RandomForestClassifier(min_samples_leaf=10, n_jobs=-1, random_state=42)

In [17]:
y_pred = rf_clf.predict(X_test)
y_train_pred = rf_clf.predict(X_train)

### Check performance on the final train and test sets

In [22]:
print(f"F1 macro train set: {f1_score(y_train, y_train_pred, average='macro'):.4f}")
print(f"F1 micro train set: {f1_score(y_train, y_train_pred, average='micro'):.4f}")

F1 macro train set: 0.3172
F1 micro train set: 0.6771


In [21]:
print(f"F1 macro test set: {f1_score(y_test, y_pred, average='macro'):.4f}")
print(f"F1 micro test set: {f1_score(y_test, y_pred, average='micro'):.4f}")

F1 macro test set: 0.2892
F1 micro test set: 0.6598


The final train and test scores follow the trend established in the cross-validation very closely.

In the FAQ, the following was mentioned:

<blockquote>For reference, the F1-score of our baseline is 0.216 (macro F1-score) and 0.456 (weighted F1-score), so try to achieve as higher as possible than this.</blockquote>

The scores of **0.289 (macro F1-score)** and **0.660 (weighted F1-score)** on the test set achieve this!

I tried originally to only do it with the embeddings but got a real boost from the `positions` feature.

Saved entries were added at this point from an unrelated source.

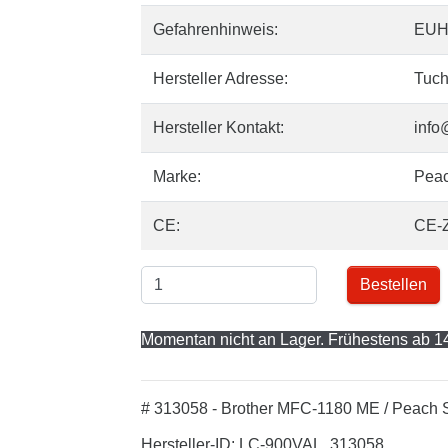
Gefahrenhinweis:
EUH
Hersteller Adresse:
Tuch
Hersteller Kontakt:
info
Marke:
Pea
CE:
CE-
Bestellen
Momentan nicht an Lager. Frühestens ab 14
# 313058 - Brother MFC-1180 ME / Peach S
Hersteller-ID: LC-900VAL, 313058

### Create a final BIO format file with all predictions (train and test dataset) combined for `evaluation.py`

In [20]:
bio_labels = label_enc.inverse_transform(rf_clf.predict(X))
df["pred_label"] = bio_labels
export = df.loc[:, ["word", "pred_label"]]
export.to_csv("data/pred-output.txt", sep="\t", index=False, header=None)

In [23]:
with open("data/output.txt") as f:
    d = f.read()

# some corruption with direct pandas reading led to this workaround
df_orig = pd.DataFrame([x.split('\t') for x in d.split('\n')], columns=["word", "label"])
df_orig = df.iloc[:-1, :]  # remove the extra last row

### Execute `evaluation.py`

In [31]:
!python evaluation.py --gt_bio_path data/output.txt --pred_bio_path data/pred-output.txt

Macro F1-Score:  0.31
Weighted F1-Score:  0.597